The Moscow stock exchange for one day suspended trading benchmark North sea mark Brent crude oil and North American WTI. About change of schedule of the trades on April 21 reported on the website of the exchange.
“This decision was made to prevent the occurrence of additional adverse effects from trading participants and their clients in connection with the unprecedented decline of prices at the auctions the corresponding contract on the NYMEX [new York Mercantile exchange] April 20,” the statement reads.
The report notes that the decision was accepted in connection with falling of the prices for oil WTI on the new York stock exchange to negative $37.6 dollars per barrel during the session on April 20.
Term contracts for the supply of raw materials with due date in may will expire today in the afternoon, so the “reduction of the period of treatment on the part of the trading day specified contract on the Moscow stock exchange does not affect its pricing.”
April 20, the price of us WTI for the first time in the history was negative. As the findings of trading on the new York stock exchange, WTI was worth minus $16,74 per barrel. According to the Agency Reuters, 20 APR quotations fell to minus $40 per barrel.
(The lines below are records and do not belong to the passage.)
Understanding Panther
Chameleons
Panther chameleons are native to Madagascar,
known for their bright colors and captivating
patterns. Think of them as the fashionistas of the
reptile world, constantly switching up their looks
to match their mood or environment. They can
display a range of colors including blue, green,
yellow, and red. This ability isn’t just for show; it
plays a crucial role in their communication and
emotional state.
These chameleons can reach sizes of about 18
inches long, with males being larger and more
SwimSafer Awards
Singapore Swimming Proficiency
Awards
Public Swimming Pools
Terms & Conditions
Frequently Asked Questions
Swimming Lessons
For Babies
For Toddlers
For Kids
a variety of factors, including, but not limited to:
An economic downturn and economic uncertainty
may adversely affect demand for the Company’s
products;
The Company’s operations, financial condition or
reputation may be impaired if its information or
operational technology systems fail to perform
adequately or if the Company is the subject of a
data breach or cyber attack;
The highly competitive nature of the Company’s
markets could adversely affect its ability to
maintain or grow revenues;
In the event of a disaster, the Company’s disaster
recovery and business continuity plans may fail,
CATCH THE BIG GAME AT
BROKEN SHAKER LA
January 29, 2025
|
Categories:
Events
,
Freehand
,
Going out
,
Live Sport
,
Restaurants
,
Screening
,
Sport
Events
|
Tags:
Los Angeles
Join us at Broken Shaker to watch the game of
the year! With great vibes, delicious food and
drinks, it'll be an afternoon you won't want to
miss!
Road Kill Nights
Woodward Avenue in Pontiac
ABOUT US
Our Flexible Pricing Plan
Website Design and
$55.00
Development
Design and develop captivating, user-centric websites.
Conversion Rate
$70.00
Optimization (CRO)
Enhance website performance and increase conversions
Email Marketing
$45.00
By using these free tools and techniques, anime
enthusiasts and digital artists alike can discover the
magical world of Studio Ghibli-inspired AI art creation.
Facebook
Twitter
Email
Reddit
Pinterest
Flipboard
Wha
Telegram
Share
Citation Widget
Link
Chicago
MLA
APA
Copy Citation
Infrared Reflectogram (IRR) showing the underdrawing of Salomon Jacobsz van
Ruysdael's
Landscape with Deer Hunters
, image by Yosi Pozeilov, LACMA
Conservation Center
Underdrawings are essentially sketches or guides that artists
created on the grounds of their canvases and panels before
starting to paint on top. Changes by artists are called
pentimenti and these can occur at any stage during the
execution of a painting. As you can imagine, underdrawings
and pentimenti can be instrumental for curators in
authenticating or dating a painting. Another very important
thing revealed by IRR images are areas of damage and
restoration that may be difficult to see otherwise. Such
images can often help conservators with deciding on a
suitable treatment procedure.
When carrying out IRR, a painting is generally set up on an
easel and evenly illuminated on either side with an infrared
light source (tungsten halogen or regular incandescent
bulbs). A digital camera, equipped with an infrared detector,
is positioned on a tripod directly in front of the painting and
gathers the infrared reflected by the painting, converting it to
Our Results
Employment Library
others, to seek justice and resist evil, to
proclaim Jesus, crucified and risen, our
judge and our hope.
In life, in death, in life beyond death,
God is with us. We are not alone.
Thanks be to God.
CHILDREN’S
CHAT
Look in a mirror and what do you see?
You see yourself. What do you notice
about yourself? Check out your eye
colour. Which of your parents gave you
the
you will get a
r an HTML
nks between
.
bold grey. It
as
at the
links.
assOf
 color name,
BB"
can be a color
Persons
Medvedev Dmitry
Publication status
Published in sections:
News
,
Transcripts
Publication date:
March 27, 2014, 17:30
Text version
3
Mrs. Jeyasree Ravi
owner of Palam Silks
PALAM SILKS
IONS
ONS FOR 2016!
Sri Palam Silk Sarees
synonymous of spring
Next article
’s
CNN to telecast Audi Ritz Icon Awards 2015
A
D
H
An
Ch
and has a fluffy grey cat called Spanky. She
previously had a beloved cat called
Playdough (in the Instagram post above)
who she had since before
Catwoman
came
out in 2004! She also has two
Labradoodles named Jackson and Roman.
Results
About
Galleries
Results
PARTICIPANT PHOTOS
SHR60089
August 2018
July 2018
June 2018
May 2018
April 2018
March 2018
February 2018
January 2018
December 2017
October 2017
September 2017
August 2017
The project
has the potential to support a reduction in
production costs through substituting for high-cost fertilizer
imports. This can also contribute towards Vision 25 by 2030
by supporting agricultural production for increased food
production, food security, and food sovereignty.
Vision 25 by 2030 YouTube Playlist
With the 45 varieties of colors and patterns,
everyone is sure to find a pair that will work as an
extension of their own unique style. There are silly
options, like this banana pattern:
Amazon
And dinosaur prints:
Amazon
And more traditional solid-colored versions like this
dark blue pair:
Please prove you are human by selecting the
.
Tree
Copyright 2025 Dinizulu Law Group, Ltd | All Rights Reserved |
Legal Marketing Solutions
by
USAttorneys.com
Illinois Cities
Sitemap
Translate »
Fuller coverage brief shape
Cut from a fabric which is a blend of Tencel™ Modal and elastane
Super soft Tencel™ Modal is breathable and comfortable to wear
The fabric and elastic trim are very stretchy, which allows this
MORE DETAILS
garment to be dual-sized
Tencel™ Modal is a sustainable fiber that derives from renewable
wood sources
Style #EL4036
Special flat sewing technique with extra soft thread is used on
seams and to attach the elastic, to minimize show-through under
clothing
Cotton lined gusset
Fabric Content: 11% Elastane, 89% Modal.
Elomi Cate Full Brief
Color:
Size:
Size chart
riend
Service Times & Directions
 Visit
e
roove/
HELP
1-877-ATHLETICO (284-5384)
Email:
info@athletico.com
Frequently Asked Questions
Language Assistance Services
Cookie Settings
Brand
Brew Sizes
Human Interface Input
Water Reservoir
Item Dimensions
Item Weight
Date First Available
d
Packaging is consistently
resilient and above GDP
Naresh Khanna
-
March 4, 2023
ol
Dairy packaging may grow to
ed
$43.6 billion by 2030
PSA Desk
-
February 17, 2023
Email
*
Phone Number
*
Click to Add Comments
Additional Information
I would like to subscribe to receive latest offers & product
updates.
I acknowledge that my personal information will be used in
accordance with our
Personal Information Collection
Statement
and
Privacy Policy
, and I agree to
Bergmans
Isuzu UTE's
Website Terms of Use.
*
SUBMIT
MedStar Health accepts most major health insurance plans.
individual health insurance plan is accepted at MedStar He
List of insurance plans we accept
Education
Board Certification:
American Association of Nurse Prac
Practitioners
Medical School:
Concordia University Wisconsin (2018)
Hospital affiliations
It also triggered the collapse of prices on the European spot market (prisoners in this market contracts are executed immediately). The estimated price of the Russian benchmark Urals oil fell to minus $3 per barrel of North sea benchmark Brent crude to minus us $3.5.
By the morning of 21 April the may futures of WTI has returned to positive values and was trading at $1,42 per barrel.
The rapid fall of oil prices caused a record drop in demand for hydrocarbons because of the pandemic coronavirus, and the ensuing economic crisis and fears of traders that storage facilities will soon be filled.
As noted by the professional edition of ICIS, the traders tried to sell the may futures as they are traded today is the last day. However, due to the limited number of customers, the rate has moved into negative territory.
Oil prices decline despite progress in early April, the agreement of the Organization of countries – exporters of oil and its allies to cut oil production to 9.7 million barrels per day in may and June, which is about 10% of the total placed on the market of raw materials. About the same volume should provide countries outside of OPEC, but, as noted by Reuters, this is not enough to remove the excess from the market.